Joyce Healey, a physiotherapist, volunteered to lead the project and took it from the germ of an idea to a fully functioning solution, initially embedded in GP systems and then on to the possibility of integration into hospital systems across the whole country.

It was agreed not to have a national project manager in its earliest days as the lead clinician suggested that the best way to truly ensure the project remained clinically focused was to actually be at the ‘coal face’ of the project.

The work here then calls back to the pasta analogy in that the sheer pervasive nature of the CCIO work in this project made sure that clinical engagement drove success. Lasagne delivers the meat filling with a layered approach to holding the dish together. Maybe the best example we can use here, holding a superb dish together through a structure that worked well and ensured that the core elements of the ‘dish’ arrived where they needed to.

The development of the CCIO function in Ireland followed a similar path to the eReferral project. A council of clinicians was created under Joyce and then added to with successive and successful CCIOs.

By the end of 2017, there were over 300 CCIOs in Ireland.

This number has been criticised in some quarters as the vast majority of them did not have ring-fenced time to act in this role, however, the way they were appointed into the roles has enabled them in being local clinical leaders for all things digital – becoming an influential voice for the digital health transformation across the country.

The large group now created, and the way in which they line up to offer their expertise and advice, also works well with the rigatoni pasta analogy – the sheer volume needed to create the dish!

Most influential CCIO?

I wonder who is the most influential CCIO in the business today?
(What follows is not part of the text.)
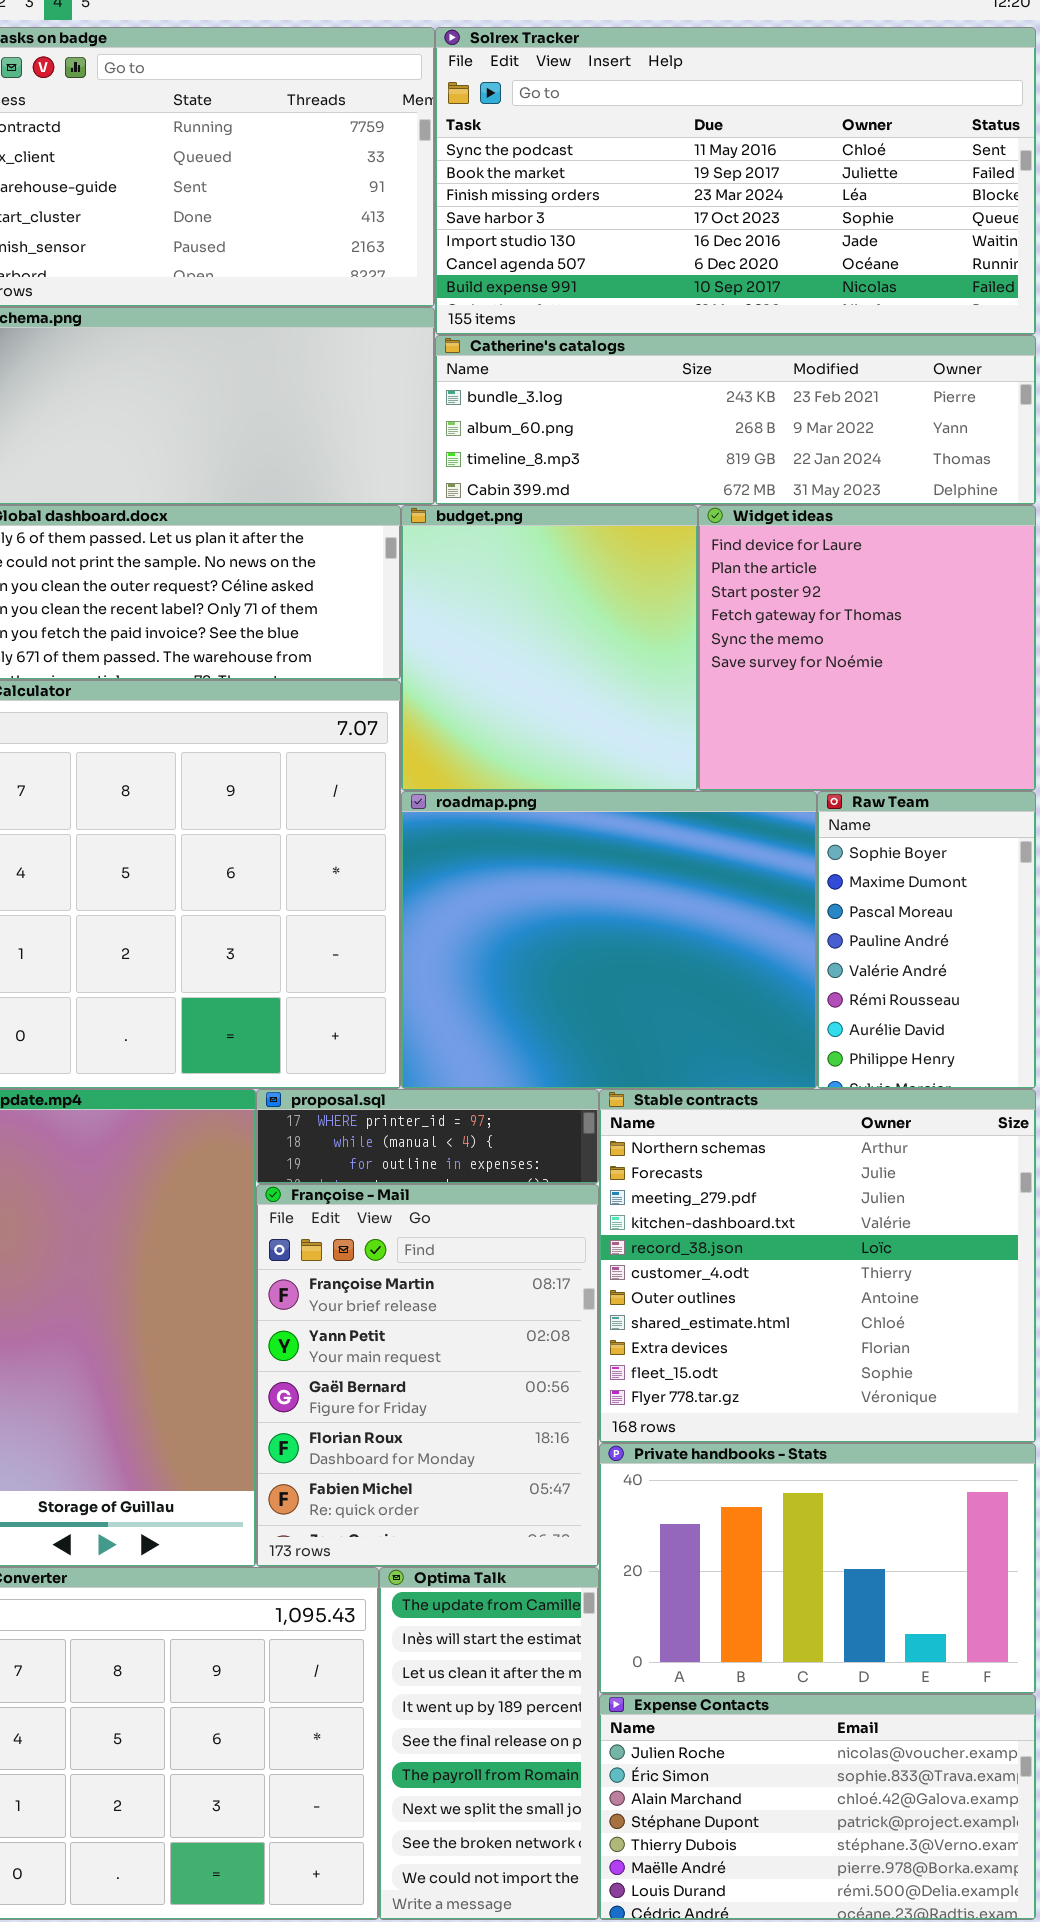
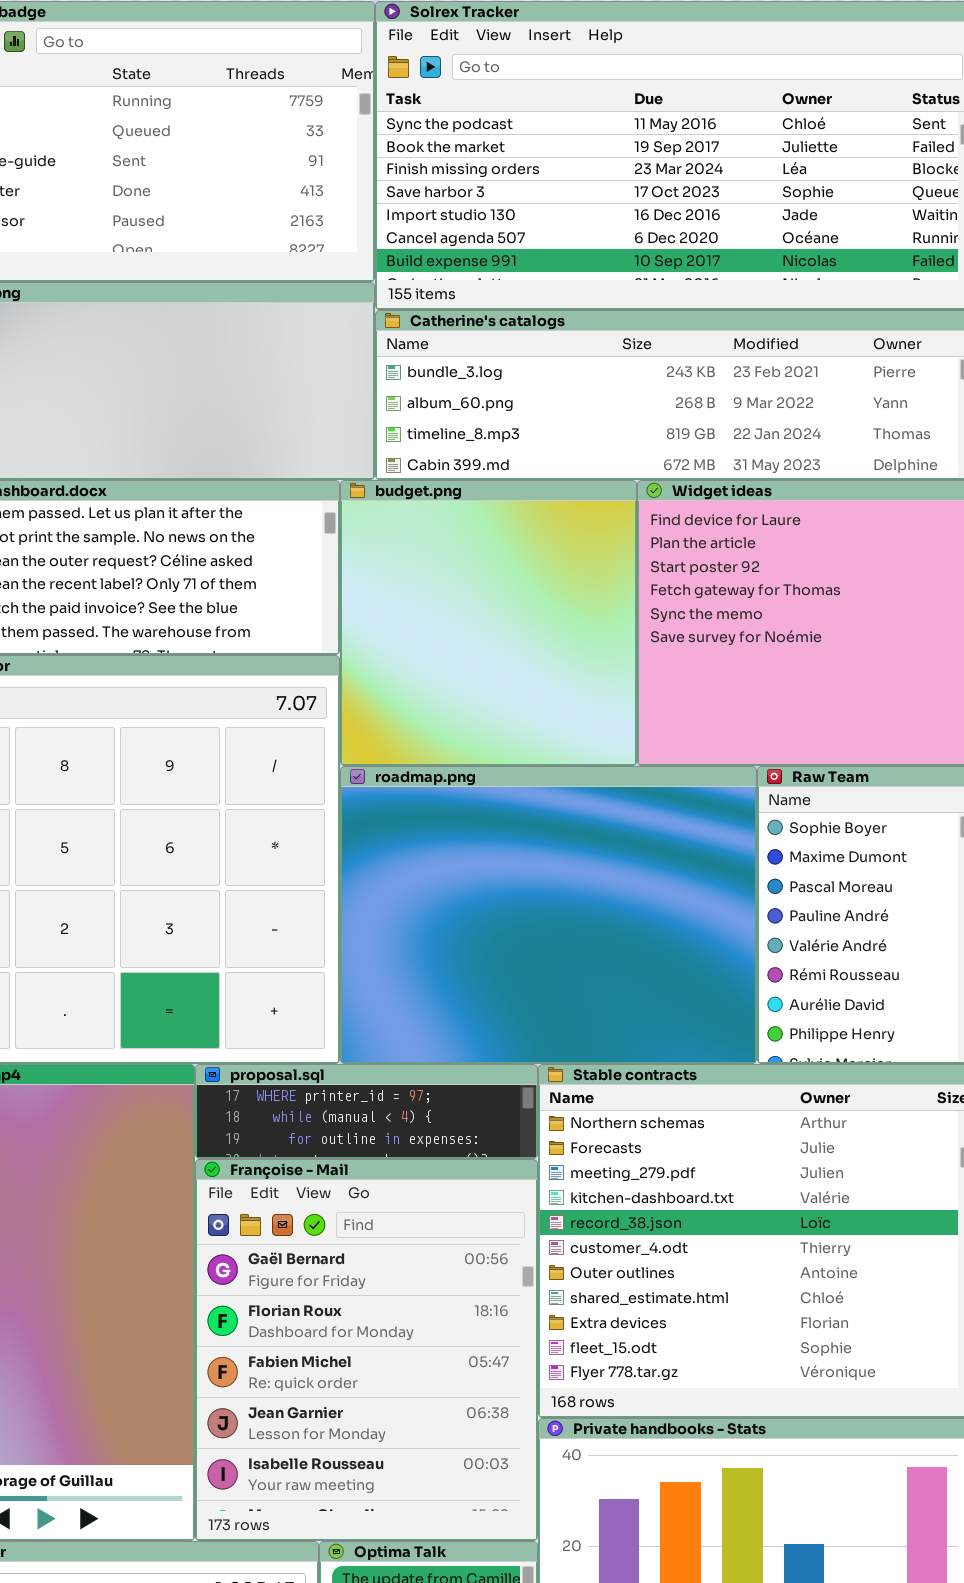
Françoise - Mail: [256,1184,599,1567] -> [195,1159,538,1541], scrolled down 2 rows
Who is the most famous pasta dish? For me it has to be the person described as ‘THE’ digital nurse: Anne Cooper.

I worked with Anne for a while in the National Programme for IT and her vision of ‘card carrying’ NHS professionals ensuring  large digital programmes were successful flows way back to the early 2000s.  How she is different to so many CCIOs is through her ability to not just represent the clinical need for digital inspired change but also her ability to translate from digital to clinical to citizen and patient speak.

There are so many clinicians in the digital leadership business today and so many CIOs that truly now believe in the CCIO role; not as a nice to have but as an intrinsic element to achieving success.

Professor Joe McDonald in his role as chair of the national CCIO l network in the NHS posted this on  social media in the run up to Christmas:

“A CIO isn’t just for Christmas, also without a CCIO a CIO is like one hand clapping.”

This new way of thinking reflects the views of almost every CIO I have spoken to in health and care recently. The new ways of working that CCIOs bring to the digital agenda ensure that we are no longer moving to the digital bleeding edge without at least a clinician on hand to patch us up!

The creation of NHS Digital Academy – led by Rachel Dunscombe- fits this analogy too.

What Rachel and the team are doing is setting up the Master Chef and cooking school for CIOs and CCIOs throughout the NHS. At last the opportunity is there for us all to learn from every Gennaro Contaldo there is and begin to truly build little Jamie’s Italians throughout the NHS!

All power and ragu to the CIO-CCIO relationship!